Google spent an eye-watering $26.3 billion in 2021 to secure its position as the default search engine on mobile phones and web browsers. This disclosure, made public during a federal antitrust trial, has ignited a firestorm of debate about the future of online search and competition within the tech sector.
Bloomberg was the first to report this figure, which was confirmed by a Google manager. The case at hand involves lawsuits filed by the U.S. government and multiple states, accusing Google of stifling competition. Google, however, vehemently denies these allegations, arguing that users prefer its search engine due to the quality of search results.
The lion’s share of this colossal sum is believed to go to Apple. The Cupertino-based tech giant is said to have pocketed around $18 billion in 2021 alone, according to a New York Times report. This hefty payout is likely the catalyst behind Apple’s negotiations with Microsoft to potentially adopt Bing as its default search engine.
But Apple isn’t the only beneficiary. Google’s web of contracts extends to other major players in the tech industry. These include popular device manufacturers like LG, Motorola, and Samsung, as well as major U.S. wireless carriers such as AT&T, T-Mobile, and Verizon. Browser developers like Mozilla, Opera, and UCWeb also secure default status for Google’s search engine, often at the exclusion of Google’s competitors.
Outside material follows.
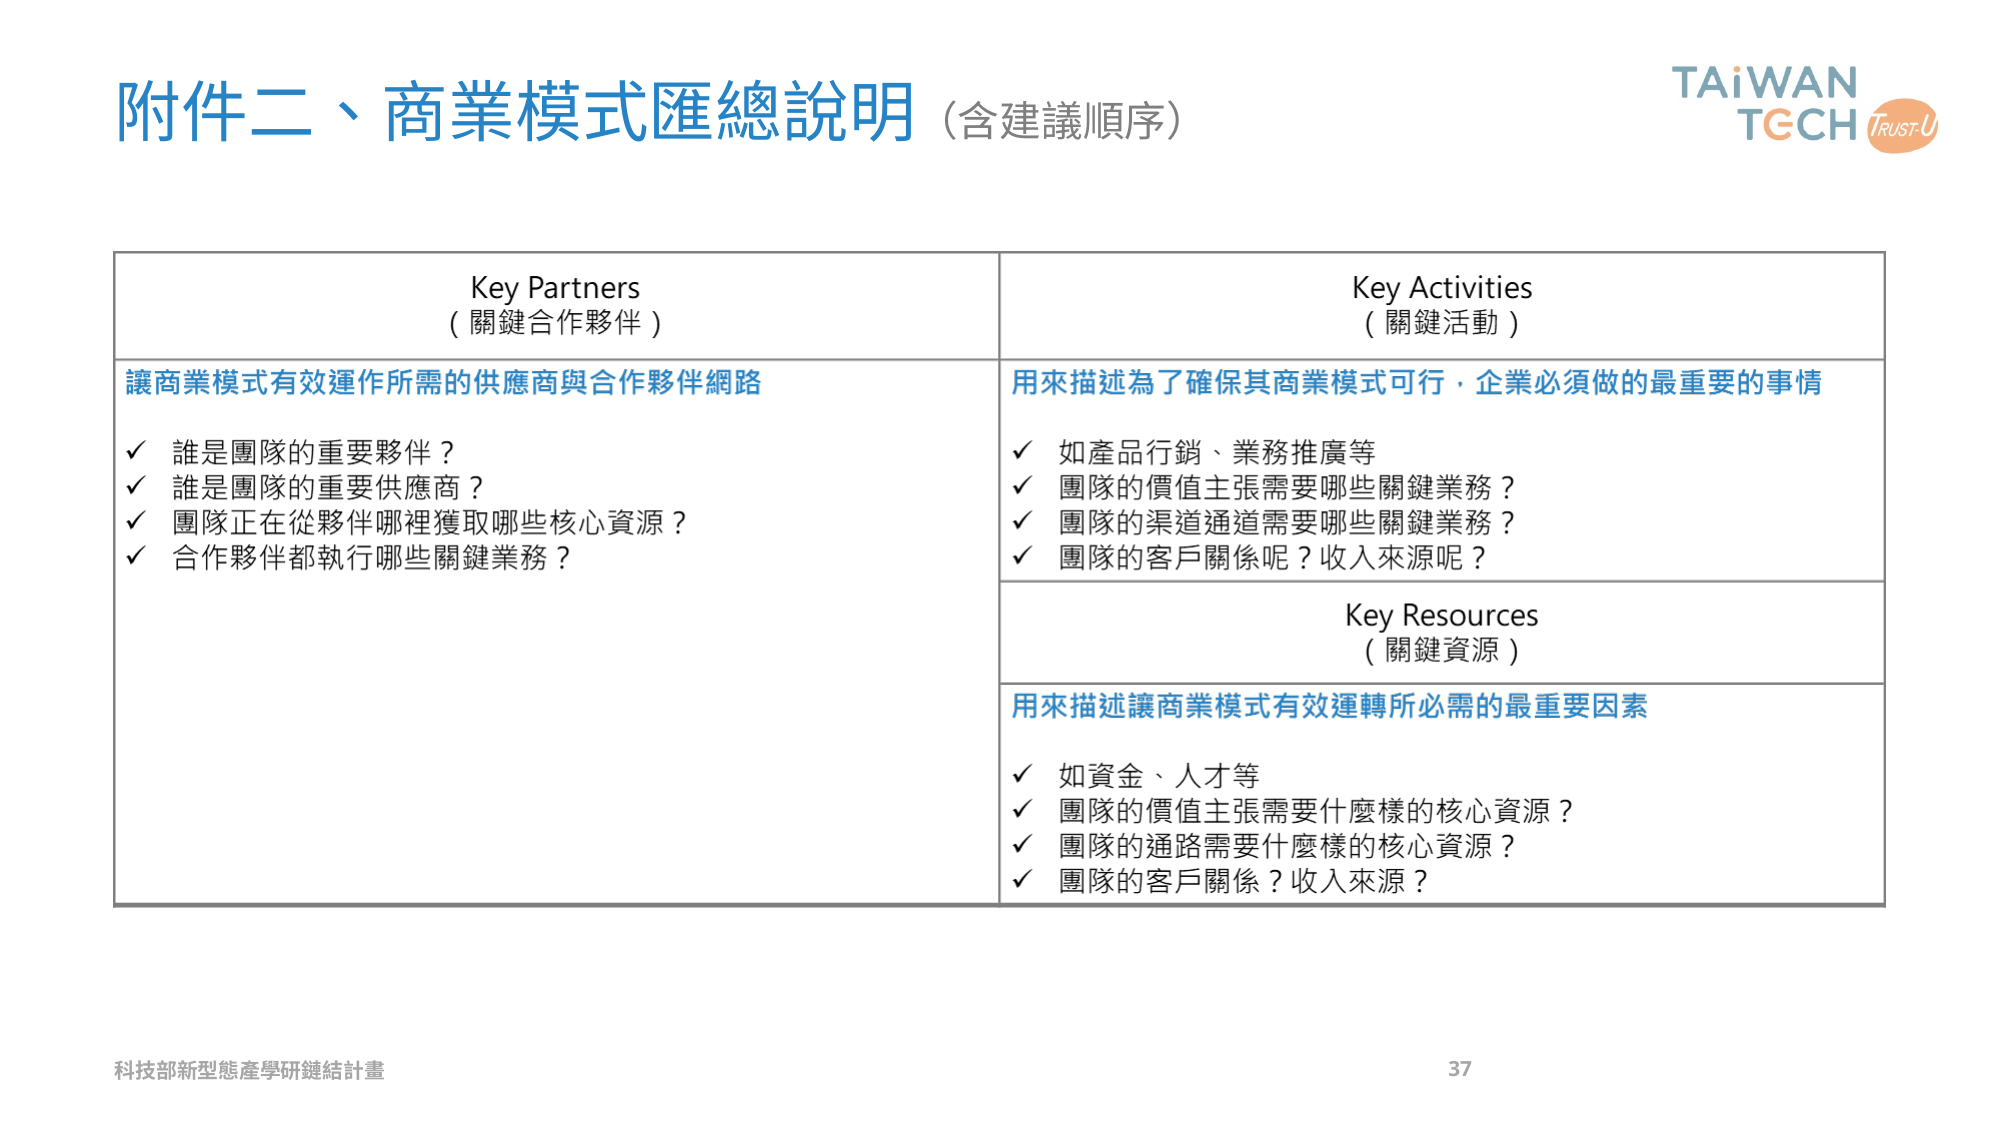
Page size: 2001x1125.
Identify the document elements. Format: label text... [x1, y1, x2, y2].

The U.S. Department of Justice and a coalition of state attorneys general have accused Google of illegally maintaining its monopoly power in general search. They argue that Google’s massive spending locks rivals out of key distribution channels, such as Apple’s Safari web browser — makes the search engine sector less competitive.
John Schmidtlein, Google’s legal counsel, defended the company’s position at the onset of the trial. He argued that changing the default search engine is a straightforward process for users. This, he claims, is especially true on Windows computers where Microsoft’s Bing is preset as the default search engine. Yet, users overwhelmingly choose Google, a testament to the quality of its search results.
The court documents also revealed that Google’s search division, labeled as “Google Search+ Margins,” generated more than $146 billion in revenue in 2021. This is a significant increase from 2014 when the division made about $47 billion and paid roughly $7.1 billion for default status. The revenue for Google’s Search+ has nearly tripled between 2014 and 2021, while its Traffic Acquisition Costs (TAC) have almost quadrupled.
The revelation of Google’s $26 billion expenditure raises critical questions about the future of online search and the tech industry at large. Will Google’s massive investment pay off, or will it backfire, opening doors for competitors to swoop in?